Friday 5 March 2010

Glassfish, security, and not thinking of looking at my java.policy file!

OK. So I've been doing some research into areas of the J2EE spec that I have yet to develop with. Particularly EJBs and how the security model can be applied to them. I'm also looking at JAX-WS, which is really nice. I love the convenience of annotating classes and methods in the construction of Web Services rather than having to work directly with WSDL and all the stub classes that have to be populated. Anyway, I digress, I've been using Glassfish to work through some examples and get to grips with how it all fits together. I've created some beans. Yay. And a web service from a statesless session bean. Double Yay!

Then I went on to the security model. Arghhh. I've just wasted nearly a day of development trying to get security realms and authorised access to JSP's and beans working. I've tried file realms and jdbc realms. I've tried with beans and JSP's (as part of an .EAR) and then just JSP's (as a standalone .WAR). I've tried running Glassfish in my IDE and standalone. I've looked at various settings and even questioned whether I actually understand what I'm doing.

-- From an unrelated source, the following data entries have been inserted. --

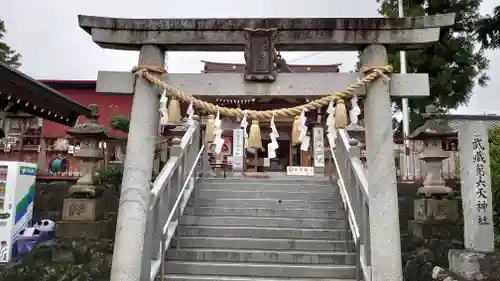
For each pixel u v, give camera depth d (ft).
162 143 47.50
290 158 84.48
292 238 25.35
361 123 43.29
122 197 16.89
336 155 34.01
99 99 74.33
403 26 16.99
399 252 16.24
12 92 22.89
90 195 32.01
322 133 60.29
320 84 17.20
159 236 21.45
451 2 49.67
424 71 51.98
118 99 74.43
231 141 73.67
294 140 16.99
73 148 49.14
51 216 36.86
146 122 17.26
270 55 17.02
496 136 31.81
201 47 17.92
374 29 17.11
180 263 22.03
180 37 17.47
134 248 16.49
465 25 51.44
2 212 29.04
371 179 16.72
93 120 34.12
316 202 29.96
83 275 25.34
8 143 52.08
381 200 16.47
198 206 29.91
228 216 28.40
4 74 21.38
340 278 21.33
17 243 29.96
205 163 41.39
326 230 25.46
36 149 53.47
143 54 17.61
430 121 32.32
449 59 51.03
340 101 16.62
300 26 17.12
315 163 59.36
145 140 17.17
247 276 21.68
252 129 17.15
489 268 21.81
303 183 35.17
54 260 28.07
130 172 16.94
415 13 50.72
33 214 36.83
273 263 22.65
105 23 17.49
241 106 65.82
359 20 17.06
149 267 18.70
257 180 35.73
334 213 28.14
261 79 17.01
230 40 17.35
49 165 50.34
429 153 31.81
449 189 30.94
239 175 52.13
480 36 52.01
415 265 25.36
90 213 31.35
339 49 18.03
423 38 16.98
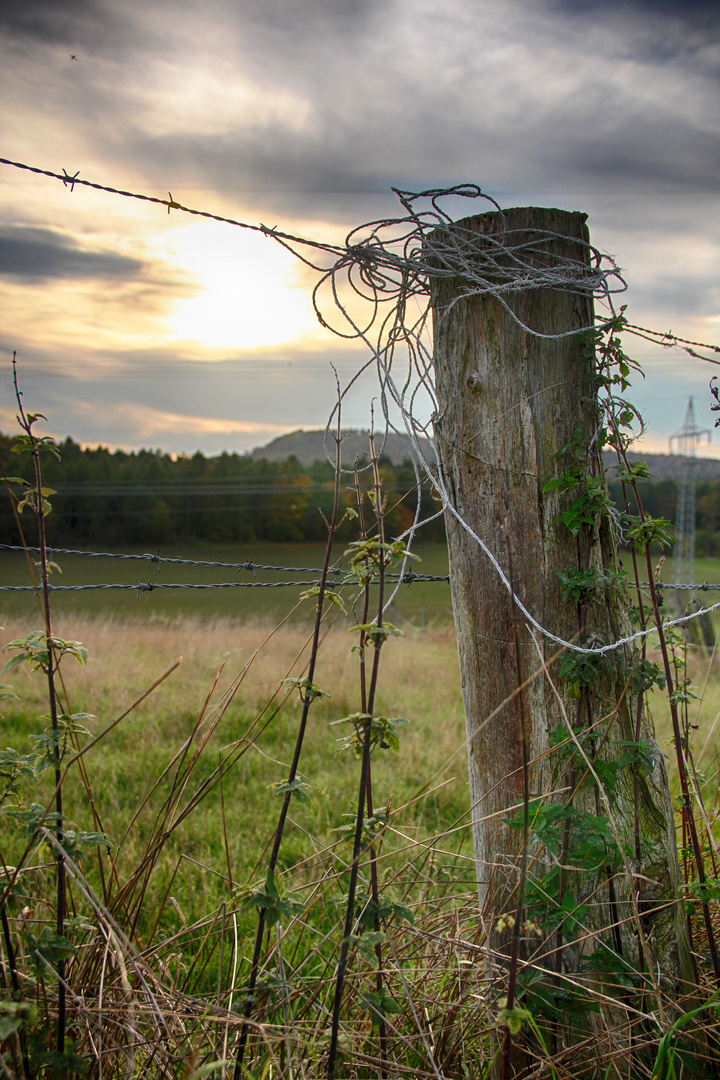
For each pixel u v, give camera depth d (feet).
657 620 6.03
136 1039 5.16
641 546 6.20
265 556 137.39
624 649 6.32
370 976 6.00
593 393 6.42
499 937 6.09
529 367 6.33
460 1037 5.81
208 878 10.53
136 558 8.59
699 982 6.21
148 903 9.14
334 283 6.65
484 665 6.48
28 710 19.93
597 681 6.16
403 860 10.56
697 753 11.54
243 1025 5.00
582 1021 5.64
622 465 6.36
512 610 6.33
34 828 4.65
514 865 5.90
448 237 6.53
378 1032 5.67
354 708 22.67
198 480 184.34
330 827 12.60
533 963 5.80
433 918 7.30
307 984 6.63
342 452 5.21
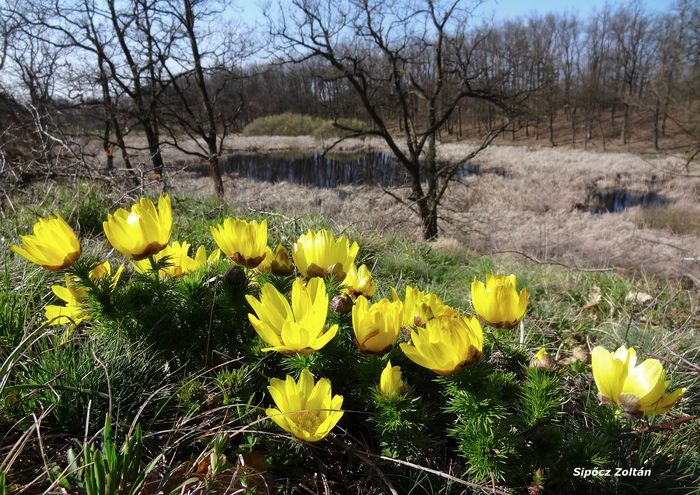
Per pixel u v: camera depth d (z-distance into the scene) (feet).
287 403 4.01
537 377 4.61
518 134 154.51
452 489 4.72
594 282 17.92
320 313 4.05
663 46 87.81
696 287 21.70
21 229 12.39
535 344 10.27
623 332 11.41
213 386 5.28
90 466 3.56
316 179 77.25
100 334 5.59
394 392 4.37
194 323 5.51
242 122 167.32
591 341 11.60
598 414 4.68
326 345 4.92
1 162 19.10
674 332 11.21
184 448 4.80
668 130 133.69
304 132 154.92
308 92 155.22
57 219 4.93
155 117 37.81
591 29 160.35
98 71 37.09
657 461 5.49
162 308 5.37
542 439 4.34
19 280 8.10
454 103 35.91
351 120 107.76
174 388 5.24
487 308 4.85
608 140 135.54
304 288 4.48
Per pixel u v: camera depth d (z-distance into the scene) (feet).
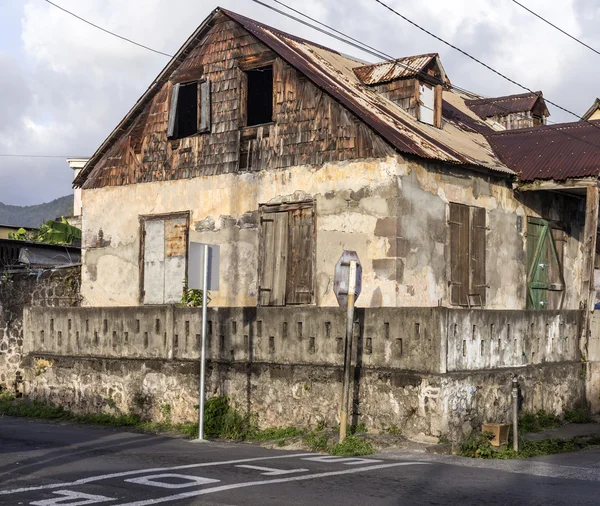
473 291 64.39
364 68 70.59
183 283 69.21
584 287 62.80
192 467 36.65
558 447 47.44
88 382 60.75
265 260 64.34
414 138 60.64
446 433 45.68
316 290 61.16
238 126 66.95
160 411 56.80
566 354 59.21
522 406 53.11
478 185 65.57
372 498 29.27
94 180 75.92
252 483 32.22
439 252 61.21
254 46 66.49
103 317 60.64
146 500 28.81
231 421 52.90
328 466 37.35
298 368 51.37
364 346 49.03
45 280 74.33
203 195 68.59
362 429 48.11
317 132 62.23
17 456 40.32
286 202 63.46
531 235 72.02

And then searching the web I found this thread:

http://forums.java.net/jive/thread.jspa?messageID=266271

In it 'benk' found that removing:

permission java.security.AllPermission;

from the jdk java.policy file fixed the problem.

Oh and the problem. I couldn't get authorisation to work. Pages that were configured in the web.xml file to be secure were accessable without logging in.

I love forums. And blogs. And the fact that people are willing to spend time helping others out. After all isn't it what the Internet is all about... or should be at least.